We all know someone who does it. We all sit around the fire preparing to roast marshmallows. You’re gathering sticks, getting together ingredients for ‘smores, putting up a heated, yet futile resistance against the mosquitoes that have decided you are their walking buffet and then they come along.

They look normal and civilized, until it comes time to roast and they shove their ‘mallow straight in an eager flame. You stifle a gasp as the fire licks at what was once a symbol of innocence and purity, the treat you’ve enjoyed since you could hold a stick.

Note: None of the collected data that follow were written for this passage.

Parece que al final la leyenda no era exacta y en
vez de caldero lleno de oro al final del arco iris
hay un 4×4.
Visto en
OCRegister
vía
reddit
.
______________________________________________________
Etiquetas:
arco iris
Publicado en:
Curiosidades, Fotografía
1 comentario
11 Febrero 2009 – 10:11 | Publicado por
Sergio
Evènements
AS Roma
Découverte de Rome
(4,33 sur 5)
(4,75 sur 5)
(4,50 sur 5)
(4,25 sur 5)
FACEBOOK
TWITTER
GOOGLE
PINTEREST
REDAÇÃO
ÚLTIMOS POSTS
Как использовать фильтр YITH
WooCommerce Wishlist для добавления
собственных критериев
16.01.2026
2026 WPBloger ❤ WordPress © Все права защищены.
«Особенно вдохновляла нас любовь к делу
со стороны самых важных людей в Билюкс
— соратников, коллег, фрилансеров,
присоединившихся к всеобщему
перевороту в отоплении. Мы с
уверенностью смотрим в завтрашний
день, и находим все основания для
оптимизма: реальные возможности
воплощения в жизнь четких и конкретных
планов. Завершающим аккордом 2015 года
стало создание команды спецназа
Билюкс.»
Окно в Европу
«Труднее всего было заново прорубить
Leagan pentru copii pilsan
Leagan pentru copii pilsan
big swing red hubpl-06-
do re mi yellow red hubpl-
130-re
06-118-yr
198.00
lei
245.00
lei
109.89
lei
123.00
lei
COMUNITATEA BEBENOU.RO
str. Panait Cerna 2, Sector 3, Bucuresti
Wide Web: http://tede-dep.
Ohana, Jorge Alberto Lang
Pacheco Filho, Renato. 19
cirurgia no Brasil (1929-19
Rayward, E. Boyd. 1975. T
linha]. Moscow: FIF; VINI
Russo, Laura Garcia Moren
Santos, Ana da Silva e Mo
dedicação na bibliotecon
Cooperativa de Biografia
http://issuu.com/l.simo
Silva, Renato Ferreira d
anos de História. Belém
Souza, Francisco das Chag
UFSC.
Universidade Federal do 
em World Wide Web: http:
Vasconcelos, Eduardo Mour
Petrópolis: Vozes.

Your every memory becomes clouded with soot as the proud piece of summer night delight is corrupted by heat and greed.

They grin their twisted grin, the shadows bouncing around their face, and muster “it tastes better burnt.”

Everyone becomes visibly uncomfortable. The group will try to make it less awkward. Everyone just acts like they’re off put by the kid who’s spent the last minute and a half staring at a the burnt marshmallow, not saying a word. Deep down, we all know what’s really going on. They just don’t seem to care.

It’s important to note, I’m not even arguing that golden brown marshmallows are better. I’m saying that if you try to tell me that you like burnt marshmallows better, I will politely inform you that you do not.  I have never believed anyone who says they prefer the taste of sugary ash over a cylindrical cloud of joy kissed by Prometheus himself.

The only valid statement in favor of flaming fluff is that it cooks faster. It’s true after all. Most things do tend to cook faster when you light them on fire like a goddamn Neanderthal. It does not, however, make them taste better. The texture and taste, even if bearable, are nowhere near a proper, golden brown marshmallow.

So why does part of our population think this is acceptable behavior?

I blame parents. Kids are too impatient to enjoy the finer things in life, like a properly browned marshmallow. They just stick it in the fire. Kids have this mentality where if they don’t eat sugar within seconds of its appearance, parents will come to their senses and take it away. These kids have only really eaten burnt marshmallows and will go on to become warped adults. Parents need to discipline their children, make them take a second and enjoy life.

So teach your kid there are no short cuts in life. You don’t get things quick with quality. You get what you put in and they need to put in the time. Make them invest in their studies, hobbies and interests. Invest in books, movies and media. Invest in the ‘mallow.